Reputation: 5563
I have a working SVM and the CountVectorizer works fine when the input to the transform
function is a list of strings. However, if I just pass one string to it, the vectorizer iterates through each character in the string and vectorizes each one, even though I set the analyzer
parameter to word
when constructing the CountVectorizer
.
for x in range(0,3):
test=raw_input("Type a message to classify: ")
v=vectorizer.transform(test).toarray()
print(v)
print(len(v))
print(svm.predict(vectorizer.transform(test).toarray()))

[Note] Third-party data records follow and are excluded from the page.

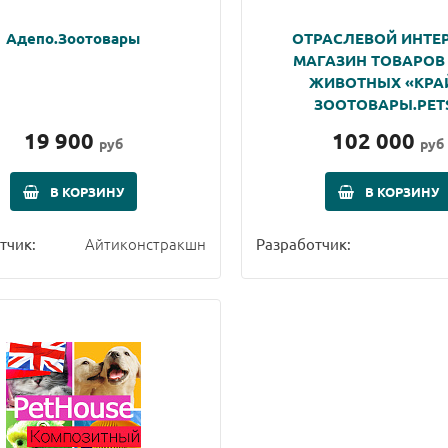
Адепо.Зоотовары
ОТРАСЛЕВОЙ ИНТЕР
МАГАЗИН ТОВАРОВ
ЖИВОТНЫХ «КРАЙ
ЗООТОВАРЫ.PET
19 900
102 000
руб
руб
В КОРЗИНУ
В КОРЗИНУ
Айтиконстракшн
тчик:
Разработчик:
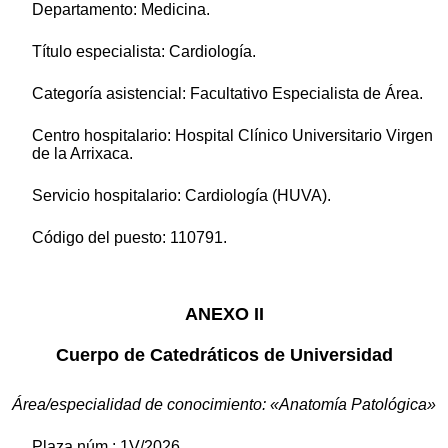
Departamento: Medicina.
Título especialista: Cardiología.
Categoría asistencial: Facultativo Especialista de Área.
Centro hospitalario: Hospital Clínico Universitario Virgen
de la Arrixaca.
Servicio hospitalario: Cardiología (HUVA).
Código del puesto: 110791.
ANEXO II
Cuerpo de Catedráticos de Universidad
Área/especialidad de conocimiento: «Anatomía Patológica»
Plaza núm.: 1V/2026.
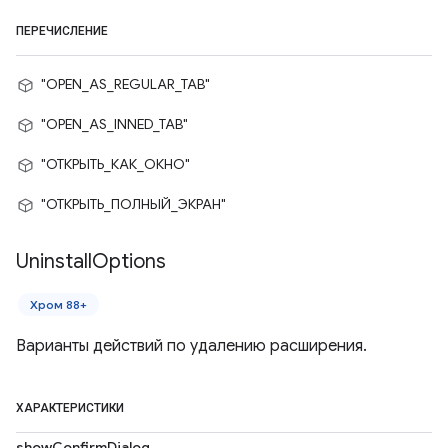
ПЕРЕЧИСЛЕНИЕ
"OPEN_AS_REGULAR_TAB"
"OPEN_AS_INNED_TAB"
"ОТКРЫТЬ_КАК_ОКНО"
"ОТКРЫТЬ_ПОЛНЫЙ_ЭКРАН"
Uninstall
Options
Хром 88+
Варианты действий по удалению расширения.
ХАРАКТЕРИСТИКИ
showConfirmDialog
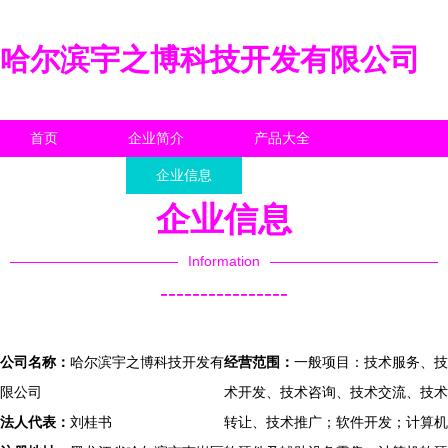
哈尔滨宇之博科技开发有限公司
首页
企业简介
产品大全
联系我们
企业信息
访客留言
企业信息
Information
----------------
公司名称：
哈尔滨宇之博科技开发有
经营范围：
一般项目：技术服务、技
限公司
术开发、技术咨询、技术交流、技术
法人代表：
刘桂书
转让、技术推广；软件开发；计算机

I'm able to fix this issue by changing the second line in the above code to:
test=[raw_input("Type a message to classify: ")]
But this seems strange to have a 1-item list. Isn't there a better way to do this without constructing a list?
Upvotes: 1
Views: 1429
Reputation: 9405
It expects a list or array of documents so when you pass in a single string it assumes that each element of that string is a document (ie: a character).
Try changing svm.predict(vectorizer.transform(test).toarray())
to svm.predict(vectorizer.transform([test]).toarray())
PS: The toarray()
part is not going to scale well as you use a real-world corpus. SVMs in sklearn can operate on sparse matrices so I'd drop that part all together.
Upvotes: 2